The practical challenges of recreating 1960s London on location in Manchester, and staging large-scale set pieces like the riot were further complicated by the Covid-19 pandemic, which forced the UK into its first lockdown two weeks before filming was due to begin in March last year. Production eventually started in September but was forced to pause twice before it wrapped in January this year.

Mulcahy wasn’t originally set to direct all four episodes, but the impact of Covid meant the production wouldn’t be able to return to its numerous locations during the show’s planned second block of filming. “We just had to go in there, shoot them out. With two directors, that would have been impossible. So I just ended up doing the whole thing,” Mulcahy says.

“We had an incredibly heavy schedule. We had eight hours to shoot the Trafalgar Square scene, and that scene is intense. It’s tight, everyone’s close. But we had three units out that day. We also had our 16mm camera. These things just have to be organised with military precision. We just absolutely went for it and everybody was brilliant.”

Rory Kinnear plays NSM leader Colin Jordan

Across the series, which begins on Sunday, Vivien journeys into “the spider’s web” at great personal risk to herself, “but once she realises she can make a real difference and that, as a woman, she has an ability to get further into the organisation in a different way to Jack, then she puts herself further and further at risk until a brilliant, thrilling conclusion,” Shindler says.
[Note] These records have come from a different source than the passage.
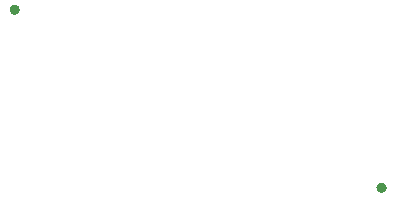
<source format=gbr>
G04 #@! TF.GenerationSoftware,KiCad,Pcbnew,(5.1.2)-1*
G04 #@! TF.CreationDate,2019-05-21T13:02:40-03:00*
G04 #@! TF.ProjectId,trololo,74726f6c-6f6c-46f2-9e6b-696361645f70,rev?*
G04 #@! TF.SameCoordinates,Original*
G04 #@! TF.FileFunction,Glue,Top*
G04 #@! TF.FilePolarity,Positive*
%FSLAX46Y46*%
G04 Gerber Fmt 4.6, Leading zero omitted, Abs format (unit mm)*
G04 Created by KiCad (PCBNEW (5.1.2)-1) date 2019-05-21 13:02:40*
%MOMM*%
%LPD*%
G04 APERTURE LIST*
%ADD10C,0.100000*%
%ADD11C,0.133333*%
%ADD12C,0.186667*%
G04 APERTURE END LIST*
D10*
X145309540Y-63284100D02*
G75*
G03X145309540Y-63284100I-400000J0D01*
G01*
D11*
X145242873Y-63284100D02*
G75*
G03X145242873Y-63284100I-333333J0D01*
G01*
X145122873Y-63284100D02*
G75*
G03X145122873Y-63284100I-213333J0D01*
G01*
D12*
X145002873Y-63284100D02*
G75*
G03X145002873Y-63284100I-93333J0D01*
G01*
D10*
X114255500Y-48196500D02*
G75*
G03X114255500Y-48196500I-400000J0D01*
G01*
D11*
X114188833Y-48196500D02*
G75*
G03X114188833Y-48196500I-333333J0D01*
G01*
X114068833Y-48196500D02*
G75*
G03X114068833Y-48196500I-213333J0D01*
G01*
D12*
X113948833Y-48196500D02*
G75*
G03X113948833Y-48196500I-93333J0D01*
G01*
M02*

</source>
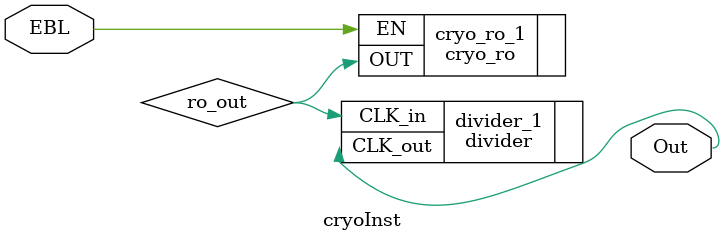
<source format=v>
module cryoInst
(
	input EBL,
	output Out
	);
	
	wire ro_out;
 
	cryo_ro cryo_ro_1(
		.EN(EBL),
		.OUT(ro_out)
	);

	divider divider_1(
	       	.CLK_in(ro_out),
		.CLK_out(Out)		
	);

endmodule


</source>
“The deeper she gets, the more she wakes up and the more she’s enlightened to what’s happening and the mistakes that her family and the people around her have made,” Solemani notes. “There’s a point in the show where she doesn’t have the 62 Group’s backing because there’s only so far these underground activist organisations can take you. Then she becomes a lone wolf and she’s on her own. Agnes just totally knocked it out the park – it’s a massive role, a massive journey. She starts from this place of vulnerability but she’s got to contain this deep strength in order for us to watch. She delivers it.”
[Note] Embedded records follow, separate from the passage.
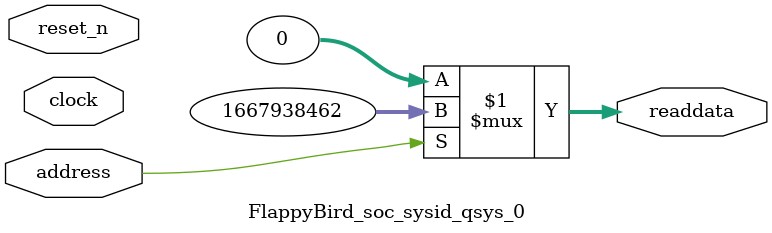
<source format=v>



// synthesis translate_off
`timescale 1ns / 1ps
// synthesis translate_on

// turn off superfluous verilog processor warnings 
// altera message_level Level1 
// altera message_off 10034 10035 10036 10037 10230 10240 10030 

module FlappyBird_soc_sysid_qsys_0 (
               // inputs:
                address,
                clock,
                reset_n,

               // outputs:
                readdata
             )
;

  output  [ 31: 0] readdata;
  input            address;
  input            clock;
  input            reset_n;

  wire    [ 31: 0] readdata;
  //control_slave, which is an e_avalon_slave
  assign readdata = address ? 1667938462 : 0;

endmodule



</source>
The show’s parallels with contemporary politics mean Shindler also hopes it promotes a message that people can’t become complacent about racism and anti-semitism. “There are inequalities all through society we need to be sure to keep out and that women have an important role to play in the tackling of this,” she says. “There’s also a very clear message from Eddie Marsan’s character, which is ‘anti-fascists do.’ It’s about standing up and make your point, don’t just sit back and say, ‘Isn’t that wrong?’ Stand up and try and make a difference.”